* Task statement: Verbatim, and with nothing else, reproduce the data below from its first line through the line containing "Figure 5. Circumferential".

==========

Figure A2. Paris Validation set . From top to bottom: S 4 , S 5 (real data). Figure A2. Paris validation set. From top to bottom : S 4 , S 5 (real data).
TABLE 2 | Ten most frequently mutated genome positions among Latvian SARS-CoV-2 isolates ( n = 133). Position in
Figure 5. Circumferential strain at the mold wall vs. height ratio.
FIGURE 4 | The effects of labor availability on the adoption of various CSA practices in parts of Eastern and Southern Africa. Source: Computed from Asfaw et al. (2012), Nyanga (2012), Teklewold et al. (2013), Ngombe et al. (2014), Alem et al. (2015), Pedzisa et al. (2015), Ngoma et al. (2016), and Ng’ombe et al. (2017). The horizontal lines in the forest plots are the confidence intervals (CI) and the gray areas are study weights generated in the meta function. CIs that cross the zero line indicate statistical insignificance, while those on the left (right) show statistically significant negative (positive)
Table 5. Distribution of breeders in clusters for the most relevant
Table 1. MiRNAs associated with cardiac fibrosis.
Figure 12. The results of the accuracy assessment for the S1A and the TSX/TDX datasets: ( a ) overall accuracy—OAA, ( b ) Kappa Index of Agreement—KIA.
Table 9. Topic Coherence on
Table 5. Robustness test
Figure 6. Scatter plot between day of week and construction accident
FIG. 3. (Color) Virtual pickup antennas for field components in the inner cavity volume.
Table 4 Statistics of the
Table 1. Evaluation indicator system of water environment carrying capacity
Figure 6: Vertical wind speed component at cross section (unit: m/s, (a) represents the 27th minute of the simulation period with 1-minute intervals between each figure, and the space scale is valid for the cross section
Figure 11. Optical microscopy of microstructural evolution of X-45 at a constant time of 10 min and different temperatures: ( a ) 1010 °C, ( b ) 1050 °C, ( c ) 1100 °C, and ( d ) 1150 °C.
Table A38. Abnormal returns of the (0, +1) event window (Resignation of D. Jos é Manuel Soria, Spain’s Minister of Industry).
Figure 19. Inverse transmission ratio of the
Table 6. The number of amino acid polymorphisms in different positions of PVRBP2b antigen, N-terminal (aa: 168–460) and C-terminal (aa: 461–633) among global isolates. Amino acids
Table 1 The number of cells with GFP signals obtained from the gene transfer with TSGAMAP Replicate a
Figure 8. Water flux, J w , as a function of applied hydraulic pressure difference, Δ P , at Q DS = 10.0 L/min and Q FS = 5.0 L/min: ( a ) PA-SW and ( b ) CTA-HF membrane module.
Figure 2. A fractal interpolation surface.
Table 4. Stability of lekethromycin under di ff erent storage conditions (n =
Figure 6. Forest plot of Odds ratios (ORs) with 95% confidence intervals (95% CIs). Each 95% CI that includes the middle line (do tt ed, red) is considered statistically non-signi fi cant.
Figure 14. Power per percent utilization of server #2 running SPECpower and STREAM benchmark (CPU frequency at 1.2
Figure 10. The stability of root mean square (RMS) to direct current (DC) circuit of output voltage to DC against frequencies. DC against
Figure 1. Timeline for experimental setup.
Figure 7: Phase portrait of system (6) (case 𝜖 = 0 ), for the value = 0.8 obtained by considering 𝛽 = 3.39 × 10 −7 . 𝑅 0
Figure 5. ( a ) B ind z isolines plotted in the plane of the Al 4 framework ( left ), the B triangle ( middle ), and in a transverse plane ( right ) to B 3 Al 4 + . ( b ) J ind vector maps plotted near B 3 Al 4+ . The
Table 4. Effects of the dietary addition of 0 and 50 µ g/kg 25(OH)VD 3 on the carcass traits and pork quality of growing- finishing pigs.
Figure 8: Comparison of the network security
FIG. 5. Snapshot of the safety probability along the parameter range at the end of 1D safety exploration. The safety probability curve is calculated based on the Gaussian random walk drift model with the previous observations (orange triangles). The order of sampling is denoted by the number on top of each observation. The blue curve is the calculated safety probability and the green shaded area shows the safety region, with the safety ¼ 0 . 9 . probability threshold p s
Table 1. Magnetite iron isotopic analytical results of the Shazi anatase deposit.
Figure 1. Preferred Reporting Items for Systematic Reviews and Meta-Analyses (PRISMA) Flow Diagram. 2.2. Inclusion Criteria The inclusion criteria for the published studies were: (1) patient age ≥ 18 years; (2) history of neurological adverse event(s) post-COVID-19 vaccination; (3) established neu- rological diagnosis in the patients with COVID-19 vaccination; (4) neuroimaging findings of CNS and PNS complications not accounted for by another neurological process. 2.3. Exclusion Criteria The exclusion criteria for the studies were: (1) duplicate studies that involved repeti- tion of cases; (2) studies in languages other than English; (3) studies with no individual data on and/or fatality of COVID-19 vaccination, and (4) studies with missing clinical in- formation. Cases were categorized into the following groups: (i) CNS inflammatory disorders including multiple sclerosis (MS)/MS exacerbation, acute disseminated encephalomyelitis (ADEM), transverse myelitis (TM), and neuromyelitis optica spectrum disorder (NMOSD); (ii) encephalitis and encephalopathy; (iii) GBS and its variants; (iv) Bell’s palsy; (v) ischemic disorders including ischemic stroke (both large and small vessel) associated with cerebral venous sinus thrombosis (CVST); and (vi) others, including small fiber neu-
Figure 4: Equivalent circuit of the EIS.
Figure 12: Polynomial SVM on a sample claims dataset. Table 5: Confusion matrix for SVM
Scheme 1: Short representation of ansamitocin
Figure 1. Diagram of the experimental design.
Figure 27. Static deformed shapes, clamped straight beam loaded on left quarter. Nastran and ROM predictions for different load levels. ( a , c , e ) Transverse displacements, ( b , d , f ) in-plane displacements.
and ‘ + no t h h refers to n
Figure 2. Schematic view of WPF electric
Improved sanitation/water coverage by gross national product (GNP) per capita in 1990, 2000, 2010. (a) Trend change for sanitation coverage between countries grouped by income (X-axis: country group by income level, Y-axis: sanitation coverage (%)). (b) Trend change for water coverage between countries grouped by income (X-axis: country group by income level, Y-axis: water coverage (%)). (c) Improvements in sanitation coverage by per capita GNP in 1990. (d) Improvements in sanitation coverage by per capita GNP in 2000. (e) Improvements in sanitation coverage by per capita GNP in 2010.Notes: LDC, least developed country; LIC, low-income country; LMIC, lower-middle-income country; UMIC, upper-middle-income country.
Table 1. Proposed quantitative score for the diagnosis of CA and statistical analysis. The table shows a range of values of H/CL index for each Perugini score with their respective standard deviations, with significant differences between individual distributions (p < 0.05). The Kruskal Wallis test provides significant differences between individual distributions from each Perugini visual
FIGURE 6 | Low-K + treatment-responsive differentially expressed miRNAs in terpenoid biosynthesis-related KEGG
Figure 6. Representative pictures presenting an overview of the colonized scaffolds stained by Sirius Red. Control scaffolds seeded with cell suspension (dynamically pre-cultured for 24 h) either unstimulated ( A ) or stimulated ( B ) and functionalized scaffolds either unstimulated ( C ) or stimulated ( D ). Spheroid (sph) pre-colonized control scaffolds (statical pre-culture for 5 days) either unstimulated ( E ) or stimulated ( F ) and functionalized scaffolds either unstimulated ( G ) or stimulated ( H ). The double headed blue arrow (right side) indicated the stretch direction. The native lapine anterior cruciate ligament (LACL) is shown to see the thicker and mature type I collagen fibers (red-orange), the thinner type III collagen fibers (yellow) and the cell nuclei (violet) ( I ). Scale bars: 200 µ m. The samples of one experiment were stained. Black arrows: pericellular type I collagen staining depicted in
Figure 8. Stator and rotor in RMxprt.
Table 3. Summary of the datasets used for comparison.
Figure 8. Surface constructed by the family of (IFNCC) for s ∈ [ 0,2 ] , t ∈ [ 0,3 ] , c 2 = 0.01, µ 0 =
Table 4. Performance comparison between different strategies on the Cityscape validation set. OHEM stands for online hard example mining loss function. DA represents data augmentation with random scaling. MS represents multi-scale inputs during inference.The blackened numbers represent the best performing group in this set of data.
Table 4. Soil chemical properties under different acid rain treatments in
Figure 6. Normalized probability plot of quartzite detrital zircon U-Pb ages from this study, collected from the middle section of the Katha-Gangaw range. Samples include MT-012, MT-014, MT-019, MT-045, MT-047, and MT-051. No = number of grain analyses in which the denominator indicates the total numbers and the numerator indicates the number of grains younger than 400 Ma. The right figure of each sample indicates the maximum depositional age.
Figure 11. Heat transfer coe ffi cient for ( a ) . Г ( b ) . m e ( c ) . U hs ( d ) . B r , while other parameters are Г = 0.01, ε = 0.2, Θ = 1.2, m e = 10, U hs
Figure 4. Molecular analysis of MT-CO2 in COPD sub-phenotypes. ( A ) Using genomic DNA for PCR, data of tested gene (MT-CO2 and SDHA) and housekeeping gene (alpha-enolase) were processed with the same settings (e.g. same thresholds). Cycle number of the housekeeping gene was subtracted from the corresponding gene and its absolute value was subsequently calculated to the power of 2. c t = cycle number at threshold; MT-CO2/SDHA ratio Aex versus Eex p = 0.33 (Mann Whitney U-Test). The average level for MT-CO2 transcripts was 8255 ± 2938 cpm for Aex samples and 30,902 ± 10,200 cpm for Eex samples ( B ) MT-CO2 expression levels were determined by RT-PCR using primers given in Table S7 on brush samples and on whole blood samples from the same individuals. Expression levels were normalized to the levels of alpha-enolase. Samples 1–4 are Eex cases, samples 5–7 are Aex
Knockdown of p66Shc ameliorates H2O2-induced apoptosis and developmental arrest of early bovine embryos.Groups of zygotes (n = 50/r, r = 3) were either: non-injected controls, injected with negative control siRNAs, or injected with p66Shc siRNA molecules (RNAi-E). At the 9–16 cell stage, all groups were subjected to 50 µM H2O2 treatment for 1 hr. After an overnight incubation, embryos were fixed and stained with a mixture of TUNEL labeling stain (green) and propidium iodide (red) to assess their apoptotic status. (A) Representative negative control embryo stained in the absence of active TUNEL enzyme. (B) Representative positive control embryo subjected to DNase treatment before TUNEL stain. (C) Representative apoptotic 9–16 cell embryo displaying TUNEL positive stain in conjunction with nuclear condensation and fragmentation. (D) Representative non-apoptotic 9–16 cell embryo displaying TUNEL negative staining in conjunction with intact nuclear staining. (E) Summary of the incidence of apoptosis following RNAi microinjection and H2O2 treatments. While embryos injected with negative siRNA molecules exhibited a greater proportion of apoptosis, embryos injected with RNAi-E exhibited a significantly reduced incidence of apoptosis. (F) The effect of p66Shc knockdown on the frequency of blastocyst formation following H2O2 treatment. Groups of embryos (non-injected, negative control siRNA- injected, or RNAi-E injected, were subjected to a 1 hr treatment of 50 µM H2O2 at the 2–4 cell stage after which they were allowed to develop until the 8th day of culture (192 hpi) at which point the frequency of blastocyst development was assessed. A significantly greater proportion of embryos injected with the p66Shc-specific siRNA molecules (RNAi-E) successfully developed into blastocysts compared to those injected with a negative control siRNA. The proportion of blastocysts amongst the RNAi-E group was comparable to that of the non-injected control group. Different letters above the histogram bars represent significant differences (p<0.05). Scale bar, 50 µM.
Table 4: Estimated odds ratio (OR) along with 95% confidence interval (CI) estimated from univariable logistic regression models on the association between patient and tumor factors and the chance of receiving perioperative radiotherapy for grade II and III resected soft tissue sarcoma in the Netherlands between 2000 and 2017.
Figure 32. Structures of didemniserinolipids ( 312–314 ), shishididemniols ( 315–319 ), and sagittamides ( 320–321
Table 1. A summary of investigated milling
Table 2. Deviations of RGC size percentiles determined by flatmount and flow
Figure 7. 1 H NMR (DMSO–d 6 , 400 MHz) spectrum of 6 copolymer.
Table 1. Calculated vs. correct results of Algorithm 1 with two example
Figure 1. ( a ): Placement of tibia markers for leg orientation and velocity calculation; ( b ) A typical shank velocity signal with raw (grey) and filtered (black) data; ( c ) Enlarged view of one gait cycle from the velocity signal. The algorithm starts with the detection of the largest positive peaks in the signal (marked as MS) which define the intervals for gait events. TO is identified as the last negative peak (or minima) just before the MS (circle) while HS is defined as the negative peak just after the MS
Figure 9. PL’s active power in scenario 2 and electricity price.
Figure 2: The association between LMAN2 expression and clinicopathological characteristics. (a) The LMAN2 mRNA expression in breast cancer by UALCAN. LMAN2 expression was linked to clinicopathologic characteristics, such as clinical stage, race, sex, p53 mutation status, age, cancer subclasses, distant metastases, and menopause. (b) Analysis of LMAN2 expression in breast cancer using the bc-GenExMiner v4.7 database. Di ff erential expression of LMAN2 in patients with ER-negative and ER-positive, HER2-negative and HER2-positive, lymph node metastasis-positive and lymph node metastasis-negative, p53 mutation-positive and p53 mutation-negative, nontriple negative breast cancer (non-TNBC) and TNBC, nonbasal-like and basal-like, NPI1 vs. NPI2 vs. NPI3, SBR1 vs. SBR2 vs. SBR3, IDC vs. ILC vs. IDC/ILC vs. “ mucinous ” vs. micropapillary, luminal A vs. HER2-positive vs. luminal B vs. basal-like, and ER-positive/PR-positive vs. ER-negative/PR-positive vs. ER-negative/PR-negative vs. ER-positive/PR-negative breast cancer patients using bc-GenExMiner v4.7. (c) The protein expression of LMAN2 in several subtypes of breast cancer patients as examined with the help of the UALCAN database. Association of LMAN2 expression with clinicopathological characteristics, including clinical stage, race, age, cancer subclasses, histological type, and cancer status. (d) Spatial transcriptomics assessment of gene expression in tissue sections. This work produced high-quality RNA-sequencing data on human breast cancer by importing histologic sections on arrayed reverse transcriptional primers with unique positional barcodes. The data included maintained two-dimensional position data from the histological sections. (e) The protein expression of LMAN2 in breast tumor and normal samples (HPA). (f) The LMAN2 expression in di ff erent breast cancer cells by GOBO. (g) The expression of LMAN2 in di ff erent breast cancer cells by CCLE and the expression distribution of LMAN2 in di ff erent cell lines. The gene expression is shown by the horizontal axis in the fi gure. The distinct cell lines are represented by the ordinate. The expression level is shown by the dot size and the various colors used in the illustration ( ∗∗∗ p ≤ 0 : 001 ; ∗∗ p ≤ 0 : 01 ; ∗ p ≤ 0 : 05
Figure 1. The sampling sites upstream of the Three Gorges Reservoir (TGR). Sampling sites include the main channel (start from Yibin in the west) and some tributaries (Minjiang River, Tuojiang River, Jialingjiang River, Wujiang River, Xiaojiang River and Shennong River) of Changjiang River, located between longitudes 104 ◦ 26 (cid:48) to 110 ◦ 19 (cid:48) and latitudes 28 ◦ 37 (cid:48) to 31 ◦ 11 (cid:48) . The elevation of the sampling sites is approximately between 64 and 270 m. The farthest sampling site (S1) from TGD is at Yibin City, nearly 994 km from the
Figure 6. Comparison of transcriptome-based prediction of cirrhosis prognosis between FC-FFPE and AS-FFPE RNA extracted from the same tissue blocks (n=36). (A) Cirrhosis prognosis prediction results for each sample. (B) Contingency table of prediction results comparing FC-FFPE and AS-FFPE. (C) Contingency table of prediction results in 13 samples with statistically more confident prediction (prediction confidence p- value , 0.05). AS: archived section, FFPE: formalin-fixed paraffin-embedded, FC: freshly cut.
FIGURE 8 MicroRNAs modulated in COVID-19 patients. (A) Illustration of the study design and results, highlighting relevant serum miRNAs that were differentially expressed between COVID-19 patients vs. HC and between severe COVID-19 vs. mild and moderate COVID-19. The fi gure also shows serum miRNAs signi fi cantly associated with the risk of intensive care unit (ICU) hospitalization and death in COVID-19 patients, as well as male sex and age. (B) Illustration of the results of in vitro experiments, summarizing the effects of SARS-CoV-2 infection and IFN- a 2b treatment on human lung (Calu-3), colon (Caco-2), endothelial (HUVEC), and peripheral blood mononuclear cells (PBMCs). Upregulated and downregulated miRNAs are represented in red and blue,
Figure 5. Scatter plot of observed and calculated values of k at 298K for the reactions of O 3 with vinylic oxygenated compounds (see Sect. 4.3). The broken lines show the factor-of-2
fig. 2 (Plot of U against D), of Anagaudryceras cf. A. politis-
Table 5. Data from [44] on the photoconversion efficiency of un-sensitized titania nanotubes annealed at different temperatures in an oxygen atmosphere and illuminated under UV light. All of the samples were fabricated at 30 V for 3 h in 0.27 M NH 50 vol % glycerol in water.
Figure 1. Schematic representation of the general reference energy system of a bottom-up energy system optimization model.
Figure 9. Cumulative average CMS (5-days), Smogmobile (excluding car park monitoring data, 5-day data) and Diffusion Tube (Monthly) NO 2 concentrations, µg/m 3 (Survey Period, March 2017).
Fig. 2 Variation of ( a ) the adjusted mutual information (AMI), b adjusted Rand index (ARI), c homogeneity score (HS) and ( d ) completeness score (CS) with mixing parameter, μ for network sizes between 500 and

==========

* Task response:
Figure A2. Paris Validation set . From top to bottom: S 4 , S 5 (real data). Figure A2. Paris validation set. From top to bottom : S 4 , S 5 (real data).
TABLE 2 | Ten most frequently mutated genome positions among Latvian SARS-CoV-2 isolates ( n = 133). Position in
Figure 5. Circumferential strain at the mold wall vs. height ratio.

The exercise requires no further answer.